### EXERCISE GOAL
The records are to be repeated in full. Every line must match.

### MATERIAL TO PROCESS
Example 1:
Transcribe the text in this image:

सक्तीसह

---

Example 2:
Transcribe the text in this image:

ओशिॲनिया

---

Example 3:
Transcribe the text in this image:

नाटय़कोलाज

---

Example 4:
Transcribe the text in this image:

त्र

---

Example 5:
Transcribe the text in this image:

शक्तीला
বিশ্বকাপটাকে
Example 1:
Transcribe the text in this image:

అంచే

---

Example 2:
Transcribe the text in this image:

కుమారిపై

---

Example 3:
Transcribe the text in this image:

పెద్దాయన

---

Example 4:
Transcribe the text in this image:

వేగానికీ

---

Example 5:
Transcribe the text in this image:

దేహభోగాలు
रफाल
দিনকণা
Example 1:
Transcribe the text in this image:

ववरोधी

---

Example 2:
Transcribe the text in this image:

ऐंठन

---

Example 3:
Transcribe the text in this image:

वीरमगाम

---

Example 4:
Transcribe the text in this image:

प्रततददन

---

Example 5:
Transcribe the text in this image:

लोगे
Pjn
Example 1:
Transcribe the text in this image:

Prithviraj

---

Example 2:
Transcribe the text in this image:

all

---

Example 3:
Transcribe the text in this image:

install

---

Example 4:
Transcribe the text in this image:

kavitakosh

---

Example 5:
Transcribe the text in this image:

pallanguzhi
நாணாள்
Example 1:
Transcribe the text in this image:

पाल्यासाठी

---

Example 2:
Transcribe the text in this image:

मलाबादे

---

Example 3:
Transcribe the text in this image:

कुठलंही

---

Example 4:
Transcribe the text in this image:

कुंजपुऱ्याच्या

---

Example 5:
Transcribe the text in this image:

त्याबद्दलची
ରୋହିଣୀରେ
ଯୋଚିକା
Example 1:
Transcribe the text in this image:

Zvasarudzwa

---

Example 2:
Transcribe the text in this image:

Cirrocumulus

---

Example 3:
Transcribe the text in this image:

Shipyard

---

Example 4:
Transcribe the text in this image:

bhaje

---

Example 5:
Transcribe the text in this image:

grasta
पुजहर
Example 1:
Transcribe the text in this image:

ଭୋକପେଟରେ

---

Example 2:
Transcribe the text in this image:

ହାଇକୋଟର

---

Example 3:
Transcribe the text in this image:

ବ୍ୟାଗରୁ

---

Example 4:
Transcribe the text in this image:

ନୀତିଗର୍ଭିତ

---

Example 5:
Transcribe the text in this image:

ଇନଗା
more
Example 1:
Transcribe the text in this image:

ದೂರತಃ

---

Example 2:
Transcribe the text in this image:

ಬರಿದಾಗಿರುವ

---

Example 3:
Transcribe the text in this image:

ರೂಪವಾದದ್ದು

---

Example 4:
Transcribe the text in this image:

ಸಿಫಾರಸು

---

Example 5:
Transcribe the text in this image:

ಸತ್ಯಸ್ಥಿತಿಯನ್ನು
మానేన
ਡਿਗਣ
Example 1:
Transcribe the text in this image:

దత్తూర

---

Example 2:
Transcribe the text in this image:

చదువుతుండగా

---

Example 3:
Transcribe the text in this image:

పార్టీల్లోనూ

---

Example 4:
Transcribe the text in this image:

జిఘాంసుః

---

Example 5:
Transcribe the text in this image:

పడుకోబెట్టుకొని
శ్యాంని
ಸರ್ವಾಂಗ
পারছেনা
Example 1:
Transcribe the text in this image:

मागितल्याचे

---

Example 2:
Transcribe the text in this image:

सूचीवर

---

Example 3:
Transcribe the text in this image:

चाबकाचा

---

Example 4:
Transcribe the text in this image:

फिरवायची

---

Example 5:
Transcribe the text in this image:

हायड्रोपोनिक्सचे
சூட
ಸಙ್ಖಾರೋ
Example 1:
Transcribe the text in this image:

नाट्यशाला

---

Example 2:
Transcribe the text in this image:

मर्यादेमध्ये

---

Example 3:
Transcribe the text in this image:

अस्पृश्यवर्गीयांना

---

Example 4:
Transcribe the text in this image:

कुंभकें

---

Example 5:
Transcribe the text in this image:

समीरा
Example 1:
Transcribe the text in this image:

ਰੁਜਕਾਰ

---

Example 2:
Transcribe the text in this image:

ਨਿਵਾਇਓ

### TASK SOLUTION
Example 1:
Transcribe the text in this image:

सक्तीसह

---

Example 2:
Transcribe the text in this image:

ओशिॲनिया

---

Example 3:
Transcribe the text in this image:

नाटय़कोलाज

---

Example 4:
Transcribe the text in this image:

त्र

---

Example 5:
Transcribe the text in this image:

शक्तीला
বিশ্বকাপটাকে
Example 1:
Transcribe the text in this image:

అంచే

---

Example 2:
Transcribe the text in this image:

కుమారిపై

---

Example 3:
Transcribe the text in this image:

పెద్దాయన

---

Example 4:
Transcribe the text in this image:

వేగానికీ

---

Example 5:
Transcribe the text in this image:

దేహభోగాలు
रफाल
দিনকণা
Example 1:
Transcribe the text in this image:

ववरोधी

---

Example 2:
Transcribe the text in this image:

ऐंठन

---

Example 3:
Transcribe the text in this image:

वीरमगाम

---

Example 4:
Transcribe the text in this image:

प्रततददन

---

Example 5:
Transcribe the text in this image:

लोगे
Pjn
Example 1:
Transcribe the text in this image:

Prithviraj

---

Example 2:
Transcribe the text in this image:

all

---

Example 3:
Transcribe the text in this image:

install

---

Example 4:
Transcribe the text in this image:

kavitakosh

---

Example 5:
Transcribe the text in this image:

pallanguzhi
நாணாள்
Example 1:
Transcribe the text in this image:

पाल्यासाठी

---

Example 2:
Transcribe the text in this image:

मलाबादे

---

Example 3:
Transcribe the text in this image:

कुठलंही

---

Example 4:
Transcribe the text in this image:

कुंजपुऱ्याच्या

---

Example 5:
Transcribe the text in this image:

त्याबद्दलची
ରୋହିଣୀରେ
ଯୋଚିକା
Example 1:
Transcribe the text in this image:

Zvasarudzwa

---

Example 2:
Transcribe the text in this image:

Cirrocumulus

---

Example 3:
Transcribe the text in this image:

Shipyard

---

Example 4:
Transcribe the text in this image:

bhaje

---

Example 5:
Transcribe the text in this image:

grasta
पुजहर
Example 1:
Transcribe the text in this image:

ଭୋକପେଟରେ

---

Example 2:
Transcribe the text in this image:

ହାଇକୋଟର

---

Example 3:
Transcribe the text in this image:

ବ୍ୟାଗରୁ

---

Example 4:
Transcribe the text in this image:

ନୀତିଗର୍ଭିତ

---

Example 5:
Transcribe the text in this image:

ଇନଗା
more
Example 1:
Transcribe the text in this image:

ದೂರತಃ

---

Example 2:
Transcribe the text in this image:

ಬರಿದಾಗಿರುವ

---

Example 3:
Transcribe the text in this image:

ರೂಪವಾದದ್ದು

---

Example 4:
Transcribe the text in this image:

ಸಿಫಾರಸು

---

Example 5:
Transcribe the text in this image:

ಸತ್ಯಸ್ಥಿತಿಯನ್ನು
మానేన
ਡਿਗਣ
Example 1:
Transcribe the text in this image:

దత్తూర

---

Example 2:
Transcribe the text in this image:

చదువుతుండగా

---

Example 3:
Transcribe the text in this image:

పార్టీల్లోనూ

---

Example 4:
Transcribe the text in this image:

జిఘాంసుః

---

Example 5:
Transcribe the text in this image:

పడుకోబెట్టుకొని
శ్యాంని
ಸರ್ವಾಂಗ
পারছেনা
Example 1:
Transcribe the text in this image:

मागितल्याचे

---

Example 2:
Transcribe the text in this image:

सूचीवर

---

Example 3:
Transcribe the text in this image:

चाबकाचा

---

Example 4:
Transcribe the text in this image:

फिरवायची

---

Example 5:
Transcribe the text in this image:

हायड्रोपोनिक्सचे
சூட
ಸಙ್ಖಾರೋ
Example 1:
Transcribe the text in this image:

नाट्यशाला

---

Example 2:
Transcribe the text in this image:

मर्यादेमध्ये

---

Example 3:
Transcribe the text in this image:

अस्पृश्यवर्गीयांना

---

Example 4:
Transcribe the text in this image:

कुंभकें

---

Example 5:
Transcribe the text in this image:

समीरा
Example 1:
Transcribe the text in this image:

ਰੁਜਕਾਰ

---

Example 2:
Transcribe the text in this image:

ਨਿਵਾਇਓ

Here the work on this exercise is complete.